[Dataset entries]
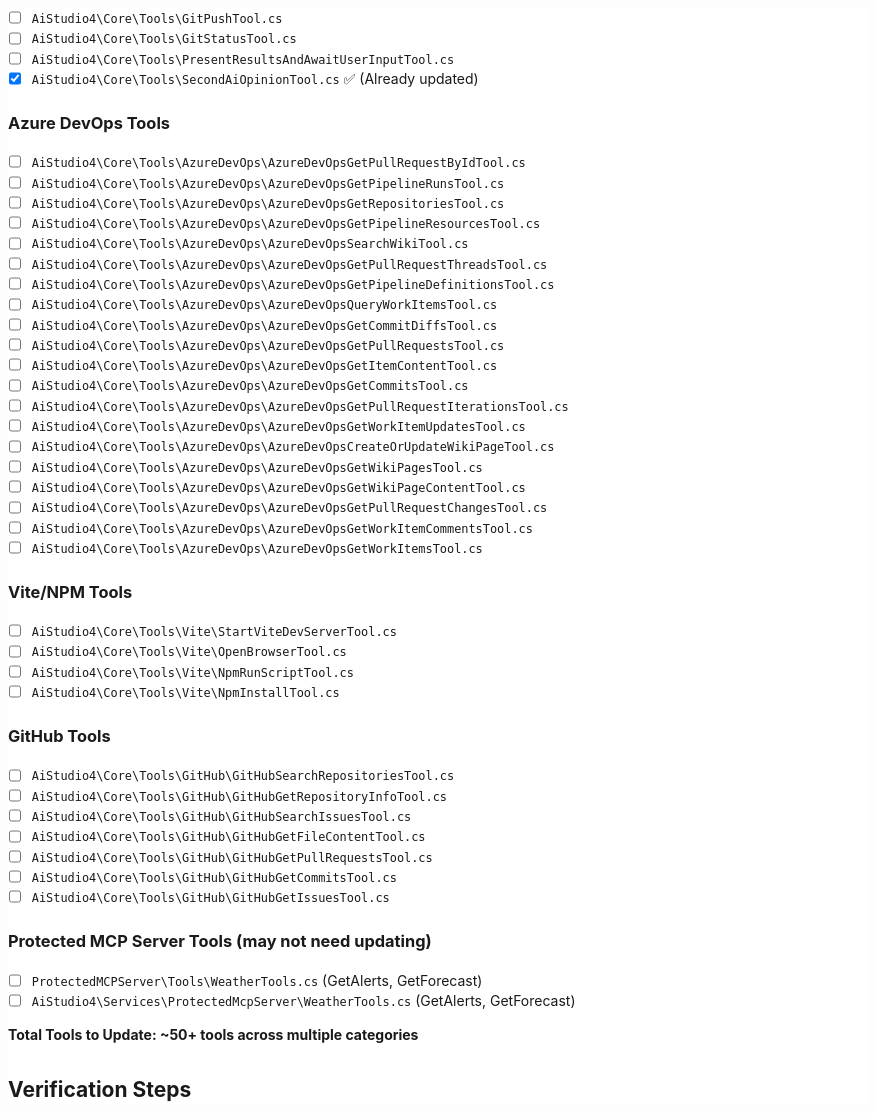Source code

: - [ ] `AiStudio4\Core\Tools\GitPushTool.cs`
- [ ] `AiStudio4\Core\Tools\GitStatusTool.cs`
- [ ] `AiStudio4\Core\Tools\PresentResultsAndAwaitUserInputTool.cs`
- [x] `AiStudio4\Core\Tools\SecondAiOpinionTool.cs` ✅ (Already updated)

### Azure DevOps Tools
- [ ] `AiStudio4\Core\Tools\AzureDevOps\AzureDevOpsGetPullRequestByIdTool.cs`
- [ ] `AiStudio4\Core\Tools\AzureDevOps\AzureDevOpsGetPipelineRunsTool.cs`
- [ ] `AiStudio4\Core\Tools\AzureDevOps\AzureDevOpsGetRepositoriesTool.cs`
- [ ] `AiStudio4\Core\Tools\AzureDevOps\AzureDevOpsGetPipelineResourcesTool.cs`
- [ ] `AiStudio4\Core\Tools\AzureDevOps\AzureDevOpsSearchWikiTool.cs`
- [ ] `AiStudio4\Core\Tools\AzureDevOps\AzureDevOpsGetPullRequestThreadsTool.cs`
- [ ] `AiStudio4\Core\Tools\AzureDevOps\AzureDevOpsGetPipelineDefinitionsTool.cs`
- [ ] `AiStudio4\Core\Tools\AzureDevOps\AzureDevOpsQueryWorkItemsTool.cs`
- [ ] `AiStudio4\Core\Tools\AzureDevOps\AzureDevOpsGetCommitDiffsTool.cs`
- [ ] `AiStudio4\Core\Tools\AzureDevOps\AzureDevOpsGetPullRequestsTool.cs`
- [ ] `AiStudio4\Core\Tools\AzureDevOps\AzureDevOpsGetItemContentTool.cs`
- [ ] `AiStudio4\Core\Tools\AzureDevOps\AzureDevOpsGetCommitsTool.cs`
- [ ] `AiStudio4\Core\Tools\AzureDevOps\AzureDevOpsGetPullRequestIterationsTool.cs`
- [ ] `AiStudio4\Core\Tools\AzureDevOps\AzureDevOpsGetWorkItemUpdatesTool.cs`
- [ ] `AiStudio4\Core\Tools\AzureDevOps\AzureDevOpsCreateOrUpdateWikiPageTool.cs`
- [ ] `AiStudio4\Core\Tools\AzureDevOps\AzureDevOpsGetWikiPagesTool.cs`
- [ ] `AiStudio4\Core\Tools\AzureDevOps\AzureDevOpsGetWikiPageContentTool.cs`
- [ ] `AiStudio4\Core\Tools\AzureDevOps\AzureDevOpsGetPullRequestChangesTool.cs`
- [ ] `AiStudio4\Core\Tools\AzureDevOps\AzureDevOpsGetWorkItemCommentsTool.cs`
- [ ] `AiStudio4\Core\Tools\AzureDevOps\AzureDevOpsGetWorkItemsTool.cs`

### Vite/NPM Tools
- [ ] `AiStudio4\Core\Tools\Vite\StartViteDevServerTool.cs`
- [ ] `AiStudio4\Core\Tools\Vite\OpenBrowserTool.cs`
- [ ] `AiStudio4\Core\Tools\Vite\NpmRunScriptTool.cs`
- [ ] `AiStudio4\Core\Tools\Vite\NpmInstallTool.cs`

### GitHub Tools
- [ ] `AiStudio4\Core\Tools\GitHub\GitHubSearchRepositoriesTool.cs`
- [ ] `AiStudio4\Core\Tools\GitHub\GitHubGetRepositoryInfoTool.cs`
- [ ] `AiStudio4\Core\Tools\GitHub\GitHubSearchIssuesTool.cs`
- [ ] `AiStudio4\Core\Tools\GitHub\GitHubGetFileContentTool.cs`
- [ ] `AiStudio4\Core\Tools\GitHub\GitHubGetPullRequestsTool.cs`
- [ ] `AiStudio4\Core\Tools\GitHub\GitHubGetCommitsTool.cs`
- [ ] `AiStudio4\Core\Tools\GitHub\GitHubGetIssuesTool.cs`

### Protected MCP Server Tools (may not need updating)
- [ ] `ProtectedMCPServer\Tools\WeatherTools.cs` (GetAlerts, GetForecast)
- [ ] `AiStudio4\Services\ProtectedMcpServer\WeatherTools.cs` (GetAlerts, GetForecast)

**Total Tools to Update: ~50+ tools across multiple categories**

## Verification Steps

TASK ITEM:
Please transcribe all of the records above exactly, leaving out any pictures.

RESPONSE TO THIS EXERCISE:
Source code

: - [ ] `AiStudio4\Core\Tools\GitPushTool.cs`
- [ ] `AiStudio4\Core\Tools\GitStatusTool.cs`
- [ ] `AiStudio4\Core\Tools\PresentResultsAndAwaitUserInputTool.cs`
- [x] `AiStudio4\Core\Tools\SecondAiOpinionTool.cs` ✅ (Already updated)

### Azure DevOps Tools
- [ ] `AiStudio4\Core\Tools\AzureDevOps\AzureDevOpsGetPullRequestByIdTool.cs`
- [ ] `AiStudio4\Core\Tools\AzureDevOps\AzureDevOpsGetPipelineRunsTool.cs`
- [ ] `AiStudio4\Core\Tools\AzureDevOps\AzureDevOpsGetRepositoriesTool.cs`
- [ ] `AiStudio4\Core\Tools\AzureDevOps\AzureDevOpsGetPipelineResourcesTool.cs`
- [ ] `AiStudio4\Core\Tools\AzureDevOps\AzureDevOpsSearchWikiTool.cs`
- [ ] `AiStudio4\Core\Tools\AzureDevOps\AzureDevOpsGetPullRequestThreadsTool.cs`
- [ ] `AiStudio4\Core\Tools\AzureDevOps\AzureDevOpsGetPipelineDefinitionsTool.cs`
- [ ] `AiStudio4\Core\Tools\AzureDevOps\AzureDevOpsQueryWorkItemsTool.cs`
- [ ] `AiStudio4\Core\Tools\AzureDevOps\AzureDevOpsGetCommitDiffsTool.cs`
- [ ] `AiStudio4\Core\Tools\AzureDevOps\AzureDevOpsGetPullRequestsTool.cs`
- [ ] `AiStudio4\Core\Tools\AzureDevOps\AzureDevOpsGetItemContentTool.cs`
- [ ] `AiStudio4\Core\Tools\AzureDevOps\AzureDevOpsGetCommitsTool.cs`
- [ ] `AiStudio4\Core\Tools\AzureDevOps\AzureDevOpsGetPullRequestIterationsTool.cs`
- [ ] `AiStudio4\Core\Tools\AzureDevOps\AzureDevOpsGetWorkItemUpdatesTool.cs`
- [ ] `AiStudio4\Core\Tools\AzureDevOps\AzureDevOpsCreateOrUpdateWikiPageTool.cs`
- [ ] `AiStudio4\Core\Tools\AzureDevOps\AzureDevOpsGetWikiPagesTool.cs`
- [ ] `AiStudio4\Core\Tools\AzureDevOps\AzureDevOpsGetWikiPageContentTool.cs`
- [ ] `AiStudio4\Core\Tools\AzureDevOps\AzureDevOpsGetPullRequestChangesTool.cs`
- [ ] `AiStudio4\Core\Tools\AzureDevOps\AzureDevOpsGetWorkItemCommentsTool.cs`
- [ ] `AiStudio4\Core\Tools\AzureDevOps\AzureDevOpsGetWorkItemsTool.cs`

### Vite/NPM Tools
- [ ] `AiStudio4\Core\Tools\Vite\StartViteDevServerTool.cs`
- [ ] `AiStudio4\Core\Tools\Vite\OpenBrowserTool.cs`
- [ ] `AiStudio4\Core\Tools\Vite\NpmRunScriptTool.cs`
- [ ] `AiStudio4\Core\Tools\Vite\NpmInstallTool.cs`

### GitHub Tools
- [ ] `AiStudio4\Core\Tools\GitHub\GitHubSearchRepositoriesTool.cs`
- [ ] `AiStudio4\Core\Tools\GitHub\GitHubGetRepositoryInfoTool.cs`
- [ ] `AiStudio4\Core\Tools\GitHub\GitHubSearchIssuesTool.cs`
- [ ] `AiStudio4\Core\Tools\GitHub\GitHubGetFileContentTool.cs`
- [ ] `AiStudio4\Core\Tools\GitHub\GitHubGetPullRequestsTool.cs`
- [ ] `AiStudio4\Core\Tools\GitHub\GitHubGetCommitsTool.cs`
- [ ] `AiStudio4\Core\Tools\GitHub\GitHubGetIssuesTool.cs`

### Protected MCP Server Tools (may not need updating)
- [ ] `ProtectedMCPServer\Tools\WeatherTools.cs` (GetAlerts, GetForecast)
- [ ] `AiStudio4\Services\ProtectedMcpServer\WeatherTools.cs` (GetAlerts, GetForecast)

**Total Tools to Update: ~50+ tools across multiple categories**

## Verification Steps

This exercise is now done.